3. **Identity Mappings**: These shortcuts are used directly when the input and output dimensions are the same, aiding in the uninterrupted flow of gradients.
4. **Global Average Pooling**: This replaces the traditional fully connected layers at the top of the network, significantly reducing the number of parameters.

### Detailed Architecture and Parameter Calculation

Below is a breakdown of each significant layer of ResNet-50, detailing dimensions, configurations, and parameter calculations:

| Layer                 | Input Dimension              | Output Dimension             | Kernel Size/Stride/Pad | Parameters Formula                                                  | Number of Parameters |
|-----------------------|------------------------------|------------------------------|------------------------|---------------------------------------------------------------------|----------------------|
| **Input**             | $224 \times 224 \times 3$    | N/A                          | N/A                    | N/A                                                                 | 0                    |
| **Initial Conv**      | $224 \times 224 \times 3$    | $112 \times 112 \times 64$   | $7 \times 7$, S=2, P=3 | $(7 \times 7 \times 3) \times 64 + 64$                              | 9,472                |
| **Max Pooling**       | $112 \times 112 \times 64$   | $56 \times 56 \times 64$     | $3 \times 3$, S=2, P=1 | 0                                                                   | 0                    |
| **Bottleneck Block**  | $56 \times 56 \times 256$    | $56 \times 56 \times 256$    | Mixed                  | Varies by sub-layer                                                 | Varies               |
| **Global Avg Pooling**| $7 \times 7 \times 2048$     | $1 \times 1 \times 2048$     | Global                | 0                                                                   | 0                    |
| **Fully Connected**   | $2048$                       | $1000$                       | N/A                    | $2048 \times 1000 + 1000$                                           | 2,049,000            |

### Calculation Formulas

- **Parameter Formula for Conv Layers**: For convolution layers, the formula is $(K \times K \times C_{\text{in}}) \times C_{\text{out}} + C_{\text{out}}$, where $K$ is the kernel size, $C_{\text{in}}$ is the number of input channels, and $C_{\text{out}}$ is the number of output channels.
- **Output Dimension for Conv Layers**: Given by $\left\lfloor \frac{W-K+2P}{S} + 1 \right\rfloor \times \left\lfloor \frac{H-K+2P}{S} + 1 \right\rfloor$, where $W$ and $H$ are the width and height of the input, $K$ is the kernel size, $P$ is the padding, and $S$ is the stride.

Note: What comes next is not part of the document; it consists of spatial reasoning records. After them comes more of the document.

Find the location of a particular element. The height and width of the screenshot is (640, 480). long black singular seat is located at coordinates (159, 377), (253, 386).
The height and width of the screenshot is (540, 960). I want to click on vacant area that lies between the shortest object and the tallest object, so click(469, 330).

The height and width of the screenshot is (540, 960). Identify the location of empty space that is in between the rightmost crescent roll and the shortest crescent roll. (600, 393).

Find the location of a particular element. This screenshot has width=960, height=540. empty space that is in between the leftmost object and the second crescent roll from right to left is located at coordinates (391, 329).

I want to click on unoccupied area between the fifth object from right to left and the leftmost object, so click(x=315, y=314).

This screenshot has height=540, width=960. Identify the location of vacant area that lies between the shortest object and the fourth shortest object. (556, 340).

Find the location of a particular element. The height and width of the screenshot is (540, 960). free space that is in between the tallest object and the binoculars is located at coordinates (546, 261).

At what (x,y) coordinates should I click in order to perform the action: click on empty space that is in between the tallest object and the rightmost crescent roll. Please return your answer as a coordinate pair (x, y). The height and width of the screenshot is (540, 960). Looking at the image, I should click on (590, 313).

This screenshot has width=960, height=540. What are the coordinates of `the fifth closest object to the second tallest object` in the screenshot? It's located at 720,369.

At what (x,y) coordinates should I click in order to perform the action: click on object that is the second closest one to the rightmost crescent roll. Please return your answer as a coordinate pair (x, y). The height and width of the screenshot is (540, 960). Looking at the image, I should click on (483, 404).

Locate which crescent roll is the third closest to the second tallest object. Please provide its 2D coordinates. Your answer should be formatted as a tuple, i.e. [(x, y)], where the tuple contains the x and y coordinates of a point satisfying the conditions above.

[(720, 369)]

### Advantages of ResNet-50

- **Allows Deeper Networks**: Overcomes the vanishing gradient problem, enabling the training of networks that are much deeper than was previously possible.
- **Improved Accuracy**: Demonstrates significantly better accuracy on complex tasks due to its deeper and more sophisticated architecture.
- **Efficient Use of Parameters**: Uses bottleneck layers and global average pooling to reduce the total number of parameters, making it computationally more efficient.

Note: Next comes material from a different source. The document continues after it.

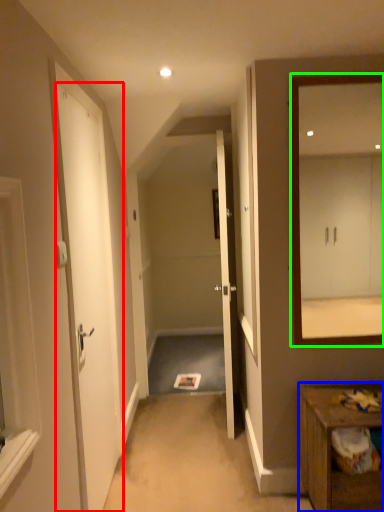
Question: Estimate the real-world distances between objects in this image. Which object is closer to door (highlighted by a red box), table (highlighted by a blue box) or mirror (highlighted by a green box)?

Choices:
 (A) table
 (B) mirror

Answer: (A)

### Disadvantages of ResNet-50

- **High Computational Requirement**: Despite its efficient use of parameters, the training and inference are still computationally intensive.
- **Complexity**: The architecture's complexity can make it challenging to implement and optimize for specific tasks or hardware.

### Key Properties of ResNet

- **Skip Connections**: Facilitate training by allowing gradients to flow through the network without hindrance.
- **Feature Reusability**: Enhances the network's ability to reuse features, which improves learning efficiency and effectiveness.
- **Scalability**: The architecture can be scaled up (e.g., ResNet-101, ResNet-152) effectively to improve performance without substantial modifications.

ResNet-50 continues to be one of the most influential models in the field of deep learning, illustrating a significant shift in how deep learning architectures are constructed and understood.